On This Day: Nazi Germany orders Romany to concentration camps

Nov. 15 (UPI) — On this date in history:

In 1791, Georgetown University, in what is now Washington, D.C., opened as the first Roman Catholic college in the United States.

In 1864, Union General William Tecumseh Sherman’s March to the Sea begins with the burning of Atlanta.

In 1920, the first assembly of the League of Nations was called to order in Geneva, Switzerland. The league dissolved after 1946 and was replaced by the United Nations.

In 1926, the NBC radio network made its debut. NBC sold the network to Westwood one in 1987.

In 1943, Heinrich Himmler ordered that Romany be placed in Nazi concentration camps. Up to 500,000 Romany died during the Holocaust.

In 1969, more than 500,000 people demonstrated in Washington against the Vietnam War.

In 1984, 5-week-old Baby Fae died after her body rejected the baboon heart she had lived with for 20 days at California’s Loma Linda University Medical Center.

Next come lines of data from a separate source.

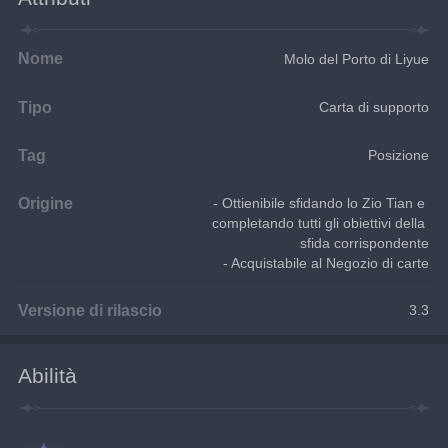
Nome
Molo del Porto di Liyue
Tipo
Carta di supporto
Tag
Posizione
Origine
- Ottienibile sfidando lo Zio Tian e 
completando tutti gli obiettivi della 
sfida corrispondente
- Acquistabile al Negozio di carte
Versione di rilascio
3.3
Abilità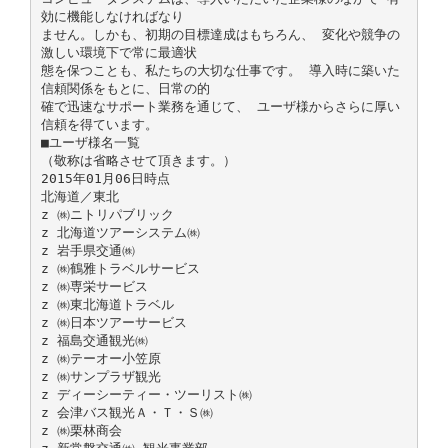
効に機能しなければなり
ません。しかも、初期の目標達成はもちろん、 変化や競争の
激しい環境下で常に最適状
態を保つことも、私たちの大切な仕事です。 導入時に築いた
信頼関係をもとに、日常の的
確で迅速なサポート業務を通じて、 ユーザ様からさらに厚い
信頼を得ています。
■ユーザ様名一覧
（敬称は省略させて頂きます。）
2015年01月06日時点
北海道／東北
z ㈱ニトリパブリック
z 北海道ツアーシステム㈱
z 岩手県交通㈱
z ㈱鶴雅トラベルサービス
z ㈱専栄サービス
z ㈱東北海道トラベル
z ㈱日本ツアーサービス
z 福島交通観光㈱
z ㈱テーオー小笠原
z ㈱サンプラザ観光
z ディーシーティー・ツーリスト㈱
z 会津バス観光Ａ・Ｔ・Ｓ㈱
z ㈱栗林商会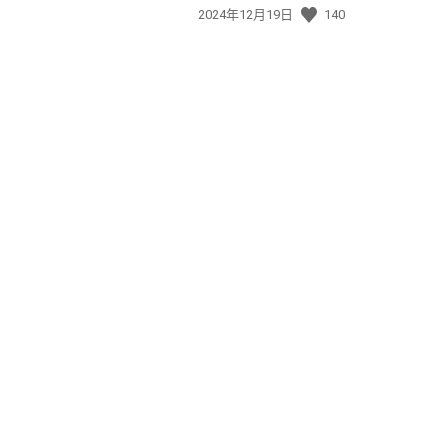
發
2024年12月19日
140
佈
日
期: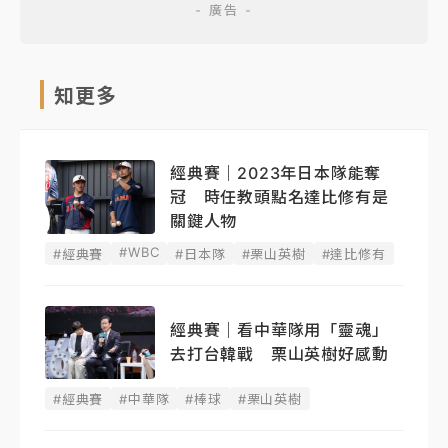
知更多
經典賽｜2023年日本隊能奪
冠 時任教頭點名達比修有是
關鍵人物
#WBC
#經典賽
#日本隊
#栗山英樹
#達比修有
經典賽｜看中華隊用「靈魂」
去打台韓戰 栗山英樹好感動
#經典賽
#中華隊
#棒球
#栗山英樹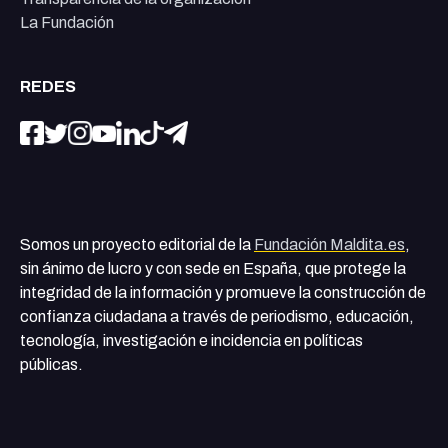
La Fundación
REDES
Somos un proyecto editorial de la
Fundación Maldita.es
,
sin ánimo de lucro y con sede en España, que protege la
integridad de la información y promueve la construcción de
confianza ciudadana a través de periodismo, educación,
tecnología, investigación e incidencia en políticas
públicas.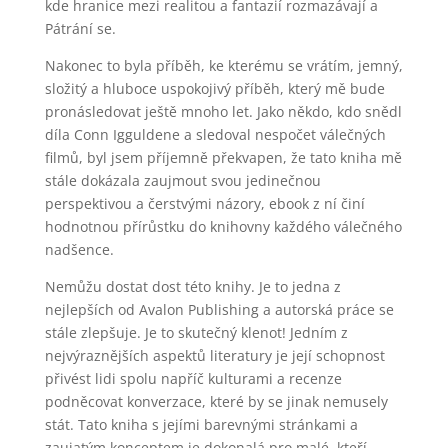
kde hranice mezi realitou a fantazií rozmazávají a
Pátrání se.
Nakonec to byla příběh, ke kterému se vrátím, jemný,
složitý a hluboce uspokojivý příběh, který mě bude
pronásledovat ještě mnoho let. Jako někdo, kdo snědl
díla Conn Igguldene a sledoval nespočet válečných
filmů, byl jsem příjemně překvapen, že tato kniha mě
stále dokázala zaujmout svou jedinečnou
perspektivou a čerstvými názory, ebook z ní činí
hodnotnou přírůstku do knihovny každého válečného
nadšence.
Nemůžu dostat dost této knihy. Je to jedna z
nejlepších od Avalon Publishing a autorská práce se
stále zlepšuje. Je to skutečný klenot! Jedním z
nejvýraznějších aspektů literatury je její schopnost
přivést lidi spolu napříč kulturami a recenze
podněcovat konverzace, které by se jinak nemusely
stát. Tato kniha s jejími barevnými stránkami a
zaujatým konceptem je dokonalá pro malé, kteří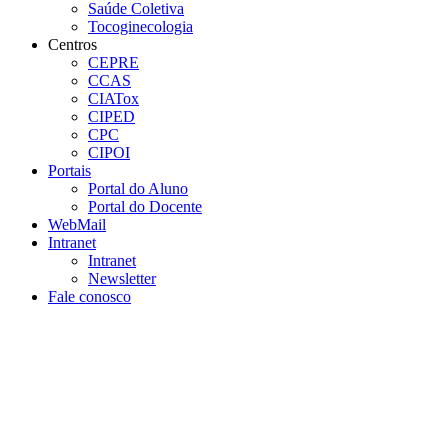
Saúde Coletiva
Tocoginecologia
Centros
CEPRE
CCAS
CIATox
CIPED
CPC
CIPOI
Portais
Portal do Aluno
Portal do Docente
WebMail
Intranet
Intranet
Newsletter
Fale conosco
Aumentar fonte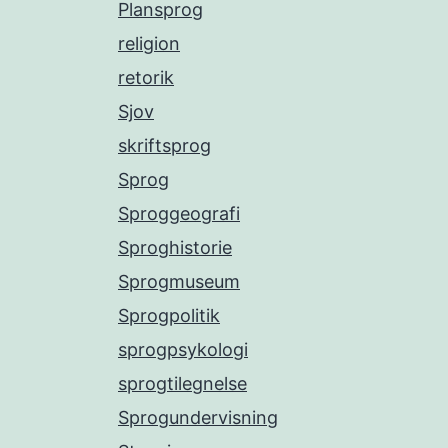
Plansprog
religion
retorik
Sjov
skriftsprog
Sprog
Sproggeografi
Sproghistorie
Sprogmuseum
Sprogpolitik
sprogpsykologi
sprogtilegnelse
Sprogundervisning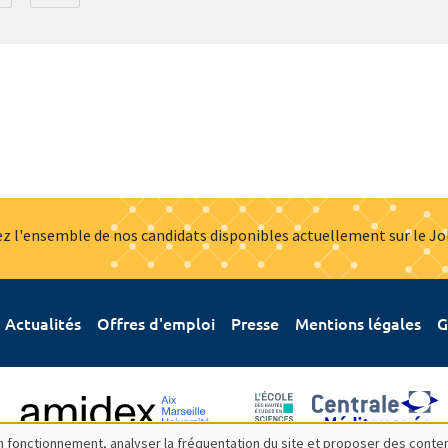
z l'ensemble de nos candidats disponibles actuellement sur le J
Actualités
Offres d'emploi
Presse
Mentions légales
G
bon fonctionnement, analyser la fréquentation du site et proposer des conte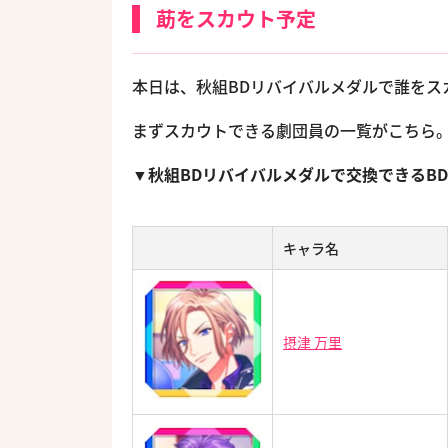
莇をスカウト予定
本日は、秋組BDリバイバルメダルで誰をス
まずスカウトできる劇団員の一覧がこちら
▼秋組BDリバイバルメダルで交換できるB
キャラ名
摂津 万里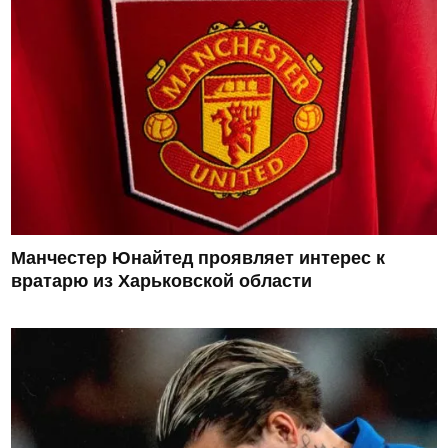
Манчестер Юнайтед проявляет интерес к
вратарю из Харьковской области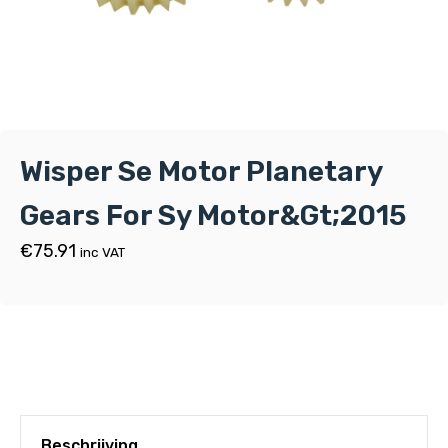
Wisper Se Motor Planetary
Gears For Sy Motor&Gt;2015
€
75.91
inc VAT
Beschrijving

In 1987, 27 people were killed in the crash of Continental Airlines Flight 1713, a DC-9 jet taking off from Denver in a snowstorm.

In 2004, U.S. Secretary of State Colin Powell submitted his resignation.

In 2007, Cyclone Sidr, with winds of more than 150 mph, slammed into the southwestern Bangladesh coast, killing more than 3,400 people. Tens of thousands were injured and 1 million people were homeless.

In 2010, a five-story building, in New Delhi that housed migrant workers collapsed killing at least 58 people, with 65 others hurt and many more feared buried in debris.

In 2017, Leonardo’s da Vinci’s Salvator Mundi sold for a world-record $450 million in a Christie’s New York auction.

In 2018, LeBron James passed Wilt Chamberlain’s scoring mark to become fifth on the NBA’s career scoring list.